More troublesome than the level of deposits is the cost of those that stay, which is also rising. Bank executives often say that once interest rates hit 3%, depositors start shopping around. Treasury bonds with a 10-year maturity have consistently given yields above that threshold since autumn. Depositors will either chase these higher rates by switching into investment funds, which might be held by a rival bank, or leave them in the same institution but migrate into accounts that lock up funds for longer but at a higher rate. Either has the same effect on the bank: Its funding costs increase, and that puts pressure on its net interest margin.

There too, giant lenders have some weapons at their disposal. Customers, inert at the best of times, are likely to trade some potential interest for knowing their bank is too big to fail, as the top lenders definitely are. That's especially the case while SVB's collapse is still in the headlines, and lenders who wobbled, like First Republic Bank (FRC.N), have yet to show evidence of having durably stabilized. Big banks can also offer customers non-cash perks. JPMorgan invests $14 billion a year on its tech, and has bought dozens of companies to burnish its offering, from restaurant guide The Infatuation to high-end travel agent Frosch. Bank of America touts its artificial-intelligence-powered financial assistant, Erica.

What of small banks that can't match either advantage? The reality is that, for the those at the bottom of the banking pyramid, life is still pretty good. Deposits tend not to flee from the littlest lenders as easily as at their more impersonal mid-sized regional rivals. Better placed within communities to soothe the nerves of mostly local customers, small banks can instill trust and loyalty while allaying fears. Many simply have a geographical advantage, with fewer competitors and less tech-savvy customers. While it's commonplace to hear lobbying groups and politicians fret about the threats to the thousands of American community banks, their finances are strong. Lenders with between $300 million and $3 billion of assets made a return on equity of 14% in 2022, compared with roughly 12% for lenders with over $10 billion, according to quarterly call report filings made to the Federal Deposit Insurance Corp.

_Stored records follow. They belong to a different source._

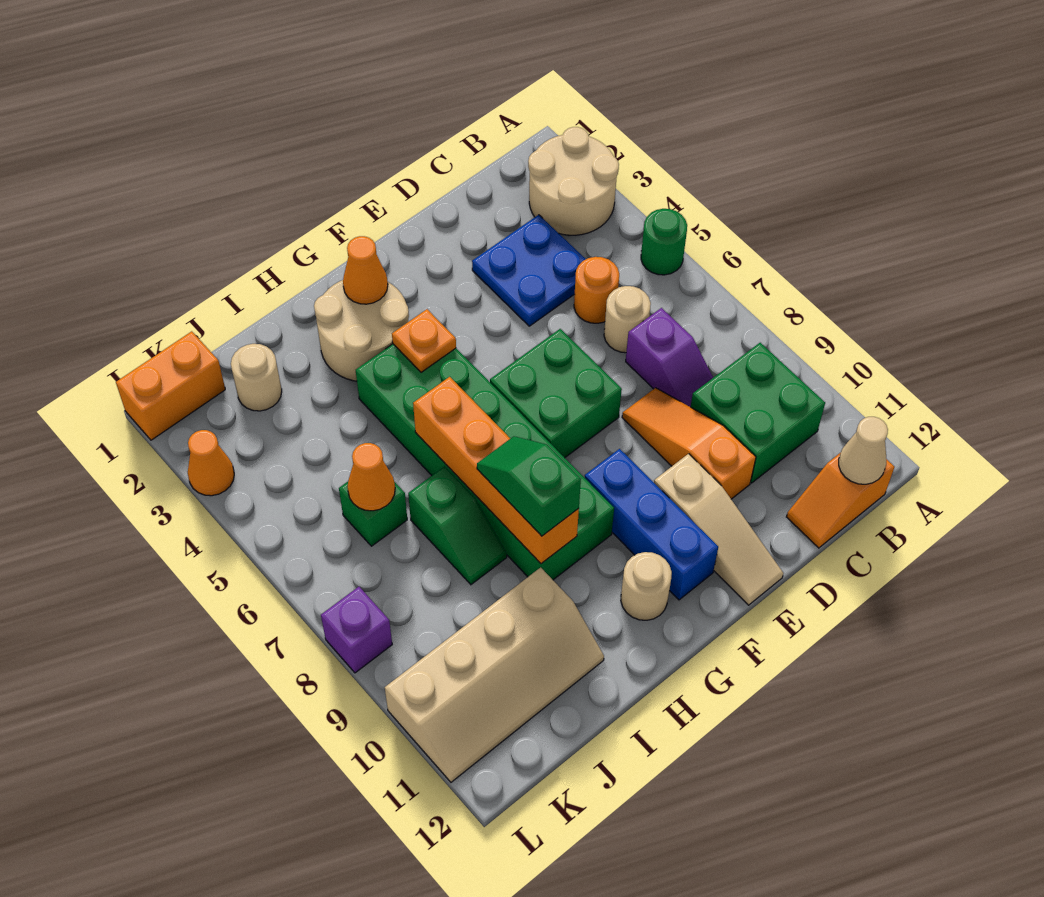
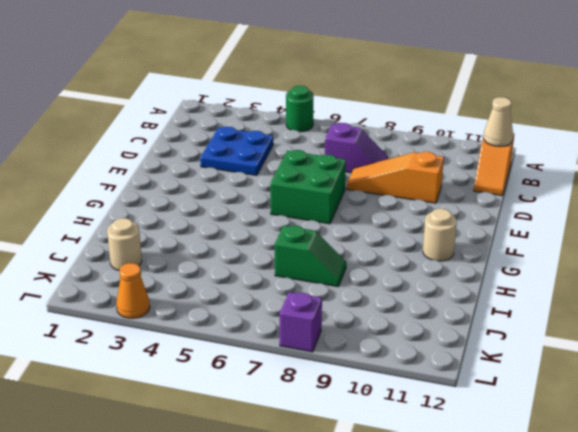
none -> tan round brick A2:B3 level 1
none -> green brick B9:C10 level 1
none -> orange round brick C5 level 1

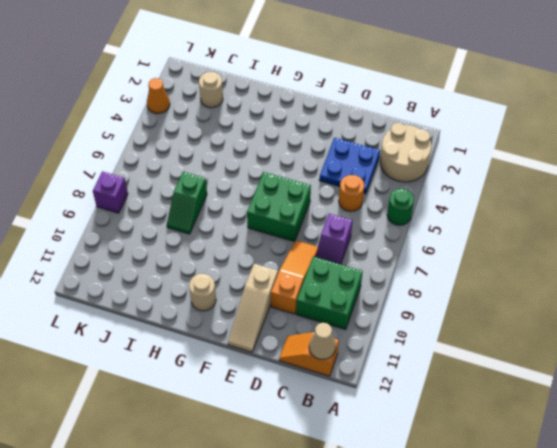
none -> tan round brick C6 level 1
none -> blue brick F9:F11 level 1
none -> tan round brick G2:H3 level 1

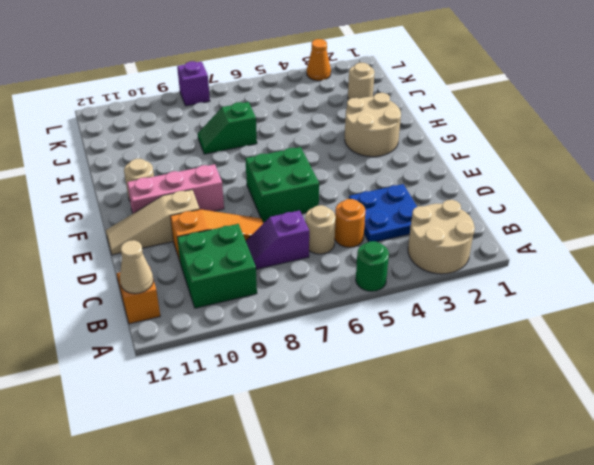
pink brick F9:F11 level 1 -> blue brick F9:F11 level 1
none -> green brick G4:H9 level 1
none -> tan slope I10:L11 level 1 top 10
none -> green brick J6 level 1

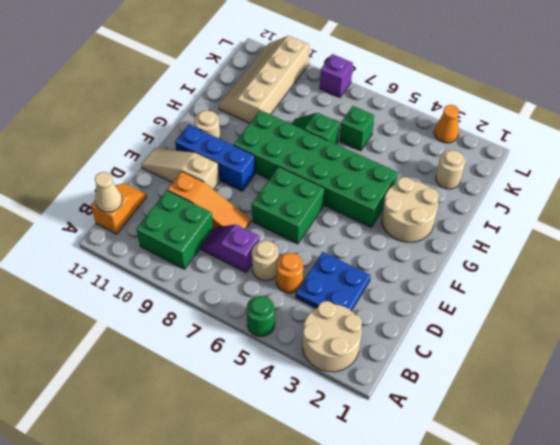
none -> orange brick K1:L1 level 1
none -> orange cone G2 level 2
none -> orange plate G4 level 2

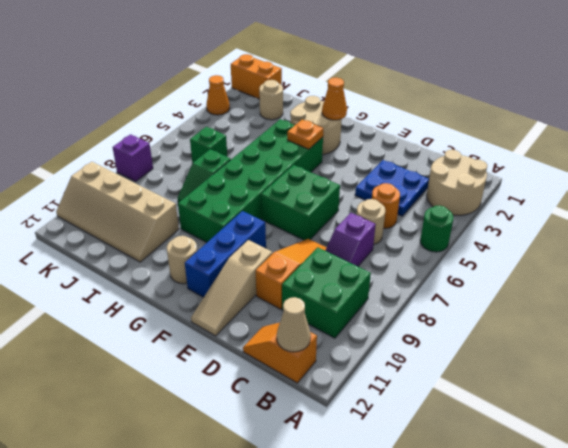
none -> orange brick H6:H9 level 2
none -> orange cone J6 level 2
none -> green slope H8:H9 level 3 top 9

This edge for small banks should also insulate them from the worst effects of a deposit price war. They have only passed on 23% of the last year's Federal Reserve interest rate hikes to their customers, according to Darling Consulting, which tracks deposit data for community banks and mid-sized regional lenders. That compares with the roughly 30% that much larger PNC Financial Services reported at the end of 2022. Moreover, small banks are also less exposed to onerous regulation resulting from the collapse of SVB, which is likely to focus on lenders with balance sheets bigger than $100 billion. Not every Congressional representative has a mega-bank in their district, but virtually all have a community bank. True, if these lenders really do fail, regulators will let them - but in the meantime they will be afforded relative freedom.

That leaves the most uncertainty for banks in the middle. There are plenty of them - Silicon Valley Bank and Signature Bank sat in a cohort of roughly 120 lenders with assets between $10 billion and $250 billion. The likes of M&T Bank, KeyBank, Citizens Bank and Western Alliance, are too small to be failure-proof, and too big to command the love and loyalty of customers that community banks claim. Many of them, particularly the 20 or so banks above $100 billion, are bound to face tougher scrutiny over how they manage their liquidity, as well as higher fees to fund future FDIC depositor bailouts. While it's still a wonderful life for the biggest and smallest, it's going to be more of a hard-knock existence for the rest.

JPMorgan, Citigroup and Wells Fargo are due to report first-quarter earnings on April 14. Bank of America is due to follow on April 18.

Analysts polled by Refinitiv estimate that JPMorgan, Wells Fargo and Bank of America will have lost a combined $532 billion in deposits at the end of March, compared with a year earlier.